Sounds lovely and it’s one of the things I really want to add to my ritual – a time to just be. I love your descriptiveness. And I must say, your photo of the orange is absolutely beautiful.
Susan Berland
http://susan-berland.com
Even with the big bite taken out of the orange? LOL! We don’t know what birds are eating them. The oranges are on the top of the tree. Thanks for the compliments. I just wanted to write what I was experiencing and feeling. Looks like I succeeded.
Can’t say I’ve ever sat and enjoyed the Santa Anas, as I’m usually hiding inside since they are STRONG where I am since there’s nothing to slow them down. Does it count that I enjoyed watching my mom try to get out of my car in the winds and she couldn’t open the door against them? I tend to be the type that likes to sit and watch the rain or snow… but only while on vacation or at times I don’t have to be out in it. But I also live amongst dairies, so you don’t want to be out in the winds with all of the dirt and smells. It’s very different up in your neck of the woods. I don’t get up there nearly enough. My time to just sit and enjoy is to watch my child dancing or singing, sleeping, playing, times when I just sit in awe of how amazing she is.
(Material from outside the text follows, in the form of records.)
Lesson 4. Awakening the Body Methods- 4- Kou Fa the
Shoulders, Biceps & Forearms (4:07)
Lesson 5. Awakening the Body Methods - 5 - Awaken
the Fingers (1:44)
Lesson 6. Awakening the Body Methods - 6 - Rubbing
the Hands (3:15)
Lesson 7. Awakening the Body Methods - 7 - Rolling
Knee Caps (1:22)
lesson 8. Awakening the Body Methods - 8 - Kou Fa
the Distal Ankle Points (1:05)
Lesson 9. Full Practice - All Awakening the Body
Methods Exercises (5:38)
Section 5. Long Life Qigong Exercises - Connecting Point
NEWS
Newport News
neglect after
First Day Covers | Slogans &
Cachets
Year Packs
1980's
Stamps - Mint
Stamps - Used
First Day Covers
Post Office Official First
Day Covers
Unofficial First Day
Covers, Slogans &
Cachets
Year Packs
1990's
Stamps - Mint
The Santa Anas weren’t blowing as hard as they can. So I could sit out there without fear of my ceramic coffee cup taking flight! LOL. But it got gusty but tolerable. Are you located in the inland empire region of So. Calif? We do have gorgeous weather in the winter and then everyone wonders when we ever see the sun in the summer! I still love it here though!
Love, Love, Lovely!! I am often called outside to marvel at our great planet. I only wish I was still coast-side… oh well, I can’t complain! I often walk the pups by the river, which is very peaceful & serene (unless there are crazy bike enthusiasts on the trail!). I love how you stayed with the wind and let it have it’s way with you.
Wonderful meditative post, Julieanne!
Heidi & Atticus
http://www.atticusuncensored.com
“commentary to give you paws…”
Thanks, Heidi! That morning will stay with me because I was so present. The wind today is ferocious and would not be conducive to sitting with! And they are not even Santa Anas! A river with the sound of the water sounds wonderful as well along with the chorus of barking dogs! Pretty idyllic I’d say!
Nicely written, Julieanne. It makes me feel that I’ve been taking for granted the wonderful parks and beaches that are near me. I get caught up with work and forget to come up for air. I feel a road trip coming on.
I too take things for granted at times. I am working on doing more mindful things. I’ve even started weeding and noticing the dirt as it falls off the roots, the feel of the dirt itself and the smell. Glad you enjoyed my post.
Julieanne, I love when I come to a blog and actually find myself relaxing while I’m reading. You make me long to be somewhere warm where I can feel and hear the ocean breezes.
Thank you, @keepupweb:disqus . I’m so glad you enjoyed the post. It’s wonderful to hear that others got so much from my mindful morning. I relived it as I wrote it and I guess the feelings came through. Thank you for your comments!